### Excerpt provided

Sunday, January 1, 2012

Type Wildcard in Java Generics - A Tutorial

Overview

Type wildcard is the most tricky part of Java Generics. The readers are assumed having the basic knowledge of Java Generics. For a quick review of the basics of Java Generics, see my other post, The Basics of Java Generics. Type wildcard is only used in parameterized types, as the type arguments. A type wildcard is never used in a definition of generic type or generic method . In practice, such parameterized types are commonly used in method definitions, serving as the type of the formal parameters of the methods.

A parameterized type may take one of four forms:
  1. List<String>, here String is a concrete type, serving as the type argument for the parameterized type List<String>
  2. List<?>, where ? is a type wildcard without a bound, serving as the type argument for the parameterized type List<?> 
  3. List<? extends Number>, where ? is a type wildcard with a upper bound, serving as the type argument for the parameterized type List<? extends Number>, and Number is the upper bound of the wildcard.
  4. List<? supper Number>, where ? is a type wildcard with a lower bound, serving as the type argument for the parameterized type List<? super Number>, and Number is the lower bound of the wildcard.
For a parameterized type with a type wildcard as a type argument, the wildcard may have either a single upper or lower bound, but not both.

In a World without Type Wildcard

To understand why Java introduces the type wildcard for parameterized type, let’s look at an example. This example is about a circus. In the circus, there are two kinds of animals, birds and dogs. Brids can fly. Dogs can bark. A special kind of birds, nightingares, can also sing. Class hierarchy of animals used in this example are shown in Figure 1. Code for all kinds of animals are shown in Listing 1-1 to 1-4.

### Work instructions
[1] Using the Java generics wildcard tutorial, decide whether each statement agrees with it. (a) A type wildcard can appear in the definition of a generic method. (b) In a parameterized type, a wildcard type argument may have both an upper and a lower bound. (c) In the circus example, dogs can bark. For each, answer yes or no and quote the words of the tutorial that decide it.
[2] In the Java generics wildcard tutorial, what role does Number play in List<? extends Number>?
[3] Write the next part of the Java generics wildcard tutorial, beginning right after its final sentence.
The records have no connection to the Java generics tutorial.

### Supplied material
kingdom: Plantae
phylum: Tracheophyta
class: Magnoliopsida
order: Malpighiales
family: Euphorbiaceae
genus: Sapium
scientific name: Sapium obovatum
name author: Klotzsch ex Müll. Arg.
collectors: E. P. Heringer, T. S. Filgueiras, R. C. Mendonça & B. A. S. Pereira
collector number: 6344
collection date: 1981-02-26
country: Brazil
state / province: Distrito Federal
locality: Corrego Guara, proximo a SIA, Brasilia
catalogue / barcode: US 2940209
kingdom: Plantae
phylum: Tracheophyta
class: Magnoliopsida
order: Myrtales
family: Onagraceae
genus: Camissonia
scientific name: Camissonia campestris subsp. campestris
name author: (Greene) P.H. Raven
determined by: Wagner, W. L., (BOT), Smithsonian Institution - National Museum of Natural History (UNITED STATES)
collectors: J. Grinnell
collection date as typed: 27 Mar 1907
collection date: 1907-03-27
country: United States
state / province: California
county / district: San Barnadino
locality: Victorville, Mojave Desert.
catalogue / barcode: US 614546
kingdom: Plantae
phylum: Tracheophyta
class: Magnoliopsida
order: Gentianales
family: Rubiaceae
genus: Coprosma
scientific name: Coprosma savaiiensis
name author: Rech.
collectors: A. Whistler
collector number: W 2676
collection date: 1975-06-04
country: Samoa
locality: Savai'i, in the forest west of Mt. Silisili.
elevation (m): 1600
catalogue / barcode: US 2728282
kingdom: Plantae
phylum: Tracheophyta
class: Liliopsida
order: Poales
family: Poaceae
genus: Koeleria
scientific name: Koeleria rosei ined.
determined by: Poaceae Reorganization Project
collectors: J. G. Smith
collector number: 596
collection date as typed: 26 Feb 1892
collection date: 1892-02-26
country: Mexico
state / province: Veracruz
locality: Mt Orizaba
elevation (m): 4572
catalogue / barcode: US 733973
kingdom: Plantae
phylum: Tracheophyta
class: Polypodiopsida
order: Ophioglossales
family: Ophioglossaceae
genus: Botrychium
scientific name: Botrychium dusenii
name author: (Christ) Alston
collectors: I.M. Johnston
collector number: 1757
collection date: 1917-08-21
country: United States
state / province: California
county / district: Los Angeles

### Results
[1]
(a) No: "A type wildcard is never used in a definition of generic type or generic method"
(b) No: "the wildcard may have either a single upper or lower bound, but not both."
(c) Yes: "Dogs can bark."

[2] Number is the upper bound of the wildcard.

[3]
Figure 1 - Animal Hierarchy


Listing 1-1 - Animal
package animals;

public class Animal {
    private String name;
    
    public Animal(String name) {
        this.name = name;
    }
    
    public void jump() {
        System.out.println(getName() + " is jumping.");
    }
    
    public String getName() {
        return name;
    }
}

Listing 1-2 -Brid
package animals;

public class Bird extends Animal {    
    public Bird(String name) {
        super(name);
    }
    
    public void fly() {
        System.out.println(getName() + " is flying.");
    }
}

Listing 1-3 -  Nightingale
package animals;

public class Nightingale extends Bird {
    public Nightingale(String name) {
        super(name);
    }
    
    public void sing() {
        System.out.println(getName() + " is singing.");
    }
}

Listing 1-4 - Dog
package animals;

public class Dog extends Animal {   
    public Dog(String name) {
        super(name);
    }
    
    public void bark() {
        System.out.println(getName() + " is barking.");
    }
}

There is a kind of actors in the circus called AnimalTrainer. When given a collection of animals, the AnimalTrainer commands them to jump. The first version of AnimalTrainer is shown in Listing 2-1.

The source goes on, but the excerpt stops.